The VectorDatabase class serves as the abstract foundation for all vector database implementations in Superlinked. It defines the interface that concrete vector database implementations must follow to provide persistent storage and retrieval of vector embeddings.

Constructor

VectorDatabase()
This is an abstract base class and cannot be instantiated directly. Use concrete implementations for specific vector database providers.

Architecture

The VectorDatabase class ensures that any concrete implementation provides a connector to the underlying vector database through the _vdb_connector property.

Attributes

_vdb_connector
VDBConnectorT
required
An abstract property that concrete implementations must override to return an instance of a VDBConnector for the specific database type.

Inheritance Hierarchy

The VectorDatabase class serves as the base for all vector database implementations: Inheritance Chain: VectorDatabaseABC + Generic

Available Implementations

Vector Database Features

Vector databases provide several key capabilities:

Persistent Storage

  • Store vector embeddings with associated metadata
  • Maintain data durability across application restarts
  • Scale storage capacity based on data volume
  • Efficient nearest neighbor search algorithms
  • Support for various distance metrics (cosine, euclidean, etc.)
  • Optimized indexing for fast retrieval

Filtering and Querying

  • Combine vector similarity with metadata filtering
  • Support complex query conditions
  • Handle large-scale concurrent queries

Performance Optimization

  • Index management for search performance
  • Memory and disk optimization strategies
  • Clustering and sharding capabilities

Implementation Requirements

Concrete vector database implementations must provide:
  1. Connection Management: Establish and maintain connections to the database
  2. Vector Operations: Store, update, and retrieve vector embeddings
  3. Search Functionality: Perform similarity searches with filtering
  4. Index Management: Create and maintain search indices
  5. Error Handling: Graceful handling of database errors and timeouts

Database Selection Guide

Production Workloads

Qdrant: Excellent for high-performance vector search with advanced filtering capabilities.
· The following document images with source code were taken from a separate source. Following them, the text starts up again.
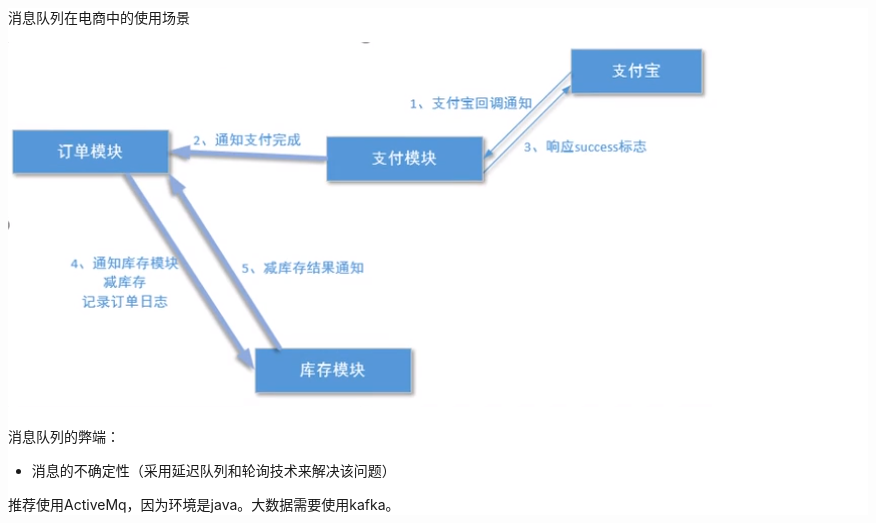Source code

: 消息队列在电商中的使用场景

![](.JavaSE面试题（基础）.assets/使用场景.png)

消息队列的弊端：

* 消息的不确定性（采用延迟队列和轮询技术来解决该问题）

推荐使用ActiveMq，因为环境是java。大数据需要使用kafka。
Supports both cloud and self-hosted deployments.
Redis: Great for applications already using Redis, providing fast in-memory vector search with persistence options.
MongoDB: Ideal for applications with existing MongoDB infrastructure, offering integrated document and vector search.

Development & Testing

InMemoryVectorDatabase: Perfect for development, testing, and prototyping. No external dependencies required.
TopKVectorDatabase: Useful for scenarios where only the top-K most similar results are needed, providing memory optimization.

Best Practices

Database Configuration

Connection Limits: Configure appropriate connection limits and timeouts based on your expected query volume and latency requirements.

Performance Tuning

Index Strategy: Choose appropriate indexing strategies based on your vector dimensions, data size, and query patterns. Each database provides different indexing algorithms optimized for specific use cases.

Data Management

Backup Strategy: Implement regular backup procedures for production vector databases to prevent data loss and enable disaster recovery.

Integration Pattern

Vector databases integrate into the Superlinked pipeline as storage backends:
  1. Vector Generation: Spaces transform data into vectors
  2. Index Organization: Indices organize vectors for efficient querying
  3. Storage: VectorDatabase implementations persist vectors
  4. Retrieval: Query operations search stored vectors
  5. Results: Matching vectors are returned with metadata
The abstract nature of this class ensures consistent behavior across different vector database providers while allowing each implementation to optimize for its specific strengths and capabilities.